PS3 Hacker GeoHot Calls Sony Executives Crazy, Arrogant

29.04.2011
George Francis Hotz, commonly known as GeoHot, the hacker most widely recognized for cracking the Apple iPhone and Sony's PlayStation 3 -- the latter activity invoking Sony's legal wrath -- recently posted about the PSN crisis at his online blog.

Claiming no responsibility for the current incident, Hotz instead established his formal position on the PSN attack, insinuating that the hackers responsible make the modding community at large look bad. Hotz also took Sony's executives to task, stating that the engineers within the company were not at fault. Instead, Hotz implied that Sony's higher-ups provoked the hacking/modding community with arrogant attitudes and poor technical practices.

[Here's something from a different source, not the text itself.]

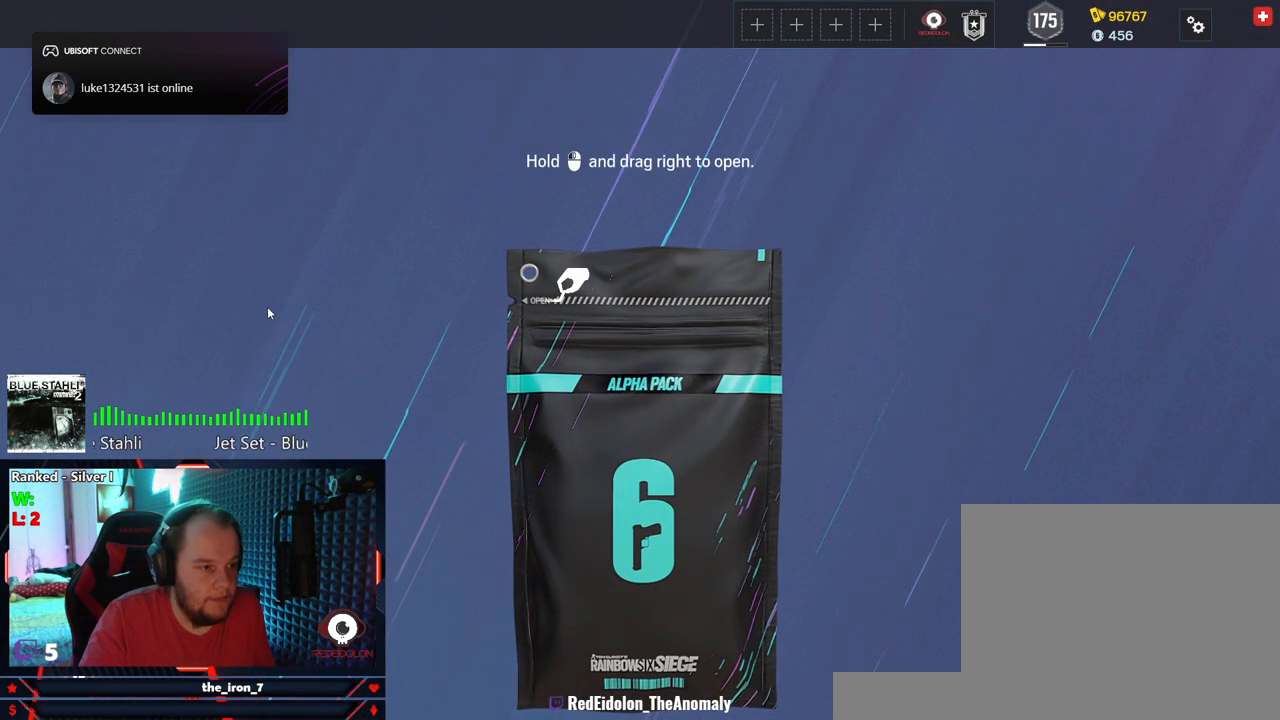
{"keys": [], "mouse": ["left"], "events": [[354, "mouse_left", "down"]]}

"Now until more information is revealed on the technicals, I can only speculate, but I bet Sony's arrogance and misunderstanding of ownership put them in this position. Sony execs probably haughtily chuckled at the idea of threat modeling.

Sony needs to accept that they no longer own and control the PS3 when they sell it to you. Notice it's only PSN that gave away all your personal data, not Xbox Live when the 360 was hacked, not iTunes when the iPhone was jailbroken, and not GMail when Android was rooted. Because other companies aren't crazy."

Hotz concluded with a brief explanation of what he personally believes it means to be a hacker, the ethics involved in the practice, and issued a warning to the responsible party: "Don't be a [expletive] and sell people's information."